It sounds like my approach or yours are more feasible than a conda-force package.

Thank you everyone for the discussion.

xylar avatar Feb 16 '22 23:02 xylar

@xylar either way, adding a license is a trivial step, would CC BY-SA 4.0 cause you any issues in conda-forge land?

durack1 avatar Feb 16 '22 23:02 durack1

@durack1, CC BY-SA 4.0 should work just fine. I was able to find several existing packages with that license.

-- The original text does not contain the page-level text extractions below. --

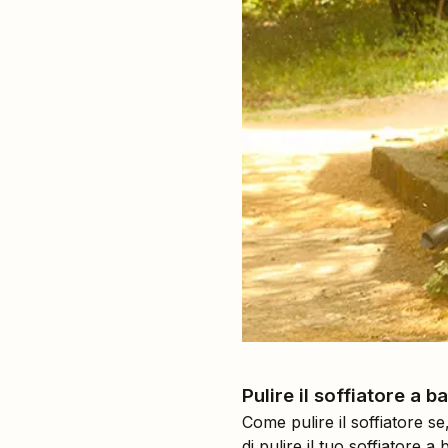
Pulire il soffiatore a ba
Come pulire il soffiatore s
di pulire il tuo soffiatore 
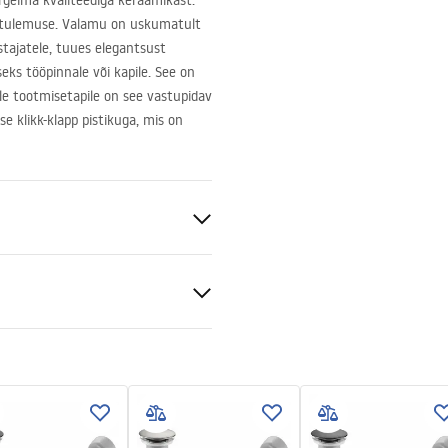
õrgeima kvaliteediga keraamikast.
pptulemuse. Valamu on uskumatult
stajatele, tuues elegantsust
eks tööpinnale või kapile. See on
le tootmisetapile on see vastupidav
e klikk-klapp pistikuga, mis on
niline keraamika
e
tiitingimused
nty_Terms_and_Conditions_
_-_5.pdf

xylar avatar Feb 16 '22 23:02 xylar

@xylar, just a thought, but I use a python class for something similar; cartopy.io.Downloader

@durack1, it wouldn't be too hard to write an api to retrieve tables and CVs with something like this downloader class. That would be something that could go to conda, and a simple function call like cmor_tables_location(table_version='01.00.33', cv_version='latest', destination='<somewhere>') would be able to provide access to any version of the tables.

matthew-mizielinski avatar Feb 17 '22 10:02 matthew-mizielinski

@matthew-mizielinski, so I've given the downloader some thought. I think what would work well for our software (e3sm_to_cmip) is to have the conda package for most files cmip6-cmor-tables. This is preferable to a downloader in that all we have to do is make a specific version (or a constrained version) of the package a dependency of our software and the downloading happens automatically without any extra steps. But a simple download command for cmip6-cmor-tables/Tables/CMIP6_CV.json at the beginning of our process is a really good idea, so we don't rely on the (potentially outdated) version from the packag. Since that's a single file, it wouldn't require anything fancy like its own downloader, we could just use requests.

xylar avatar Feb 19 '22 02:02 xylar